Like many fans of the original film, I was not thrilled to hear about a sequel to one of the most quotable comedies of my life. Coming to America is, rightly, thought of as a comedy classic and probably Eddie Murphy’s best film. Playing multiple roles, as does Hall, Murphy was at the height of his powers, having made his name on 48 hrs, Trading Places and two films in the Beverly Hills Cop series. 

Directed by John Landis, who was mostly known for directing Michael’s Jackson’s Thriller, even though he had directed many films before that including Animal House, Blues Brothers, Trading Places, starring Murphy, and An American Werewolf in London, the film that would get him the Thriller gig, Coming to America is gold. 

With a story by Murphy, Coming to America had an almost entirely black cast and was a comedy that contained very little of the comedy staples laid down in the previous decade’s blaxploitation era comedies. There was no hoes, no drugs, no thugs, no shucking and jiving, none of the expected staples of ‘black’ comedy. 

Set in the fictional land of Zamunda – think Wakanda without the technological advancements – Coming to America was a very different black comedy. Whereas before, Eddie had been the funny, wisecracking, black guy in a white world, in Coming to America he was still a funny black guy but he was displaced in a black world. 

Coming to America was a hit both domestically and worldwide, with the humour in the film still bearing up more than three decades on. So, what about the sequel? Unsurprisingly, it is not as good as the original. Many have quickly come out to deride it as being a poor, money-grabbing, unfunny effort. That is not true. 

Coming 2 America, whilst not been as funny as the original, is better than one could have hoped for with some genuine laugh-out-loud moments. Wesley Snipes’ General Izzi is a great addition and Leslie Jones as Mary Junson, mother of Murphy’s Akeem’s illegitimate son, Lavelle (Jermaine Fowler), plays to her stereotype but it works well within the context of the film. 

The film keeps the laughs coming but still manages to fashion a pleasant story, romcom, in amongst the silliness. Fowler’s role as the would-be heir to Zamunda is a difficult role for any actor to undertake, especially as he was always going to be in Murphy’s shadow. Fowler bears the burden well, with the story split between him and Murphy’s Akeem. 

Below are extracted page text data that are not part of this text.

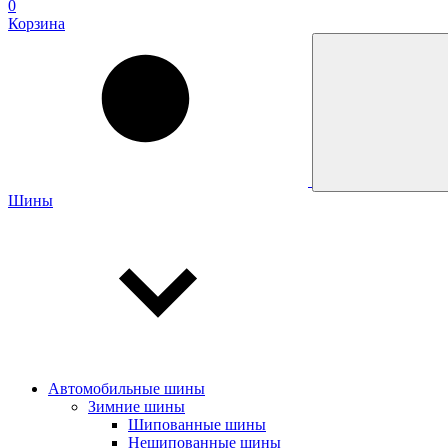
0
Корзина
Шины
Автомобильные шины
Зимние шины
Шипованные шины
Нешипованные шины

There are some clever nods to the original film with one particularly funny reprise coming from Vanessa Bell Calloway. The barbershop is back, even though all of the patrons of the shop were old men in the first film! And, for me, the return of Sexual Chocolate is a real boon. 

Like many sequels, Coming 2 America will always suffer when compared to its predecessor, the original being such an unknown quantity at the time but becoming a classic over time. If one can watch the film in isolation, something made easier by the fact that one does not need to have seen the first film to understand this one, it is an amusing comedy in its own right. 

With a one-hundred-and-eight minutes runtime, Coming 2 America is slightly over the rom-com standard ninety minutes but is about ten minutes shorter than its predecessor. The film moves at a good pace with the only dips being when the story strays into rom-com territory, though the dips are slight and do not detract from the comedy too much. 

It was always going to be a herculean task to match the magic of the first film or to even make a film that does not offend or alienate the rose-tinted vision of the original’s many fans. Coming 2 America just about manages it.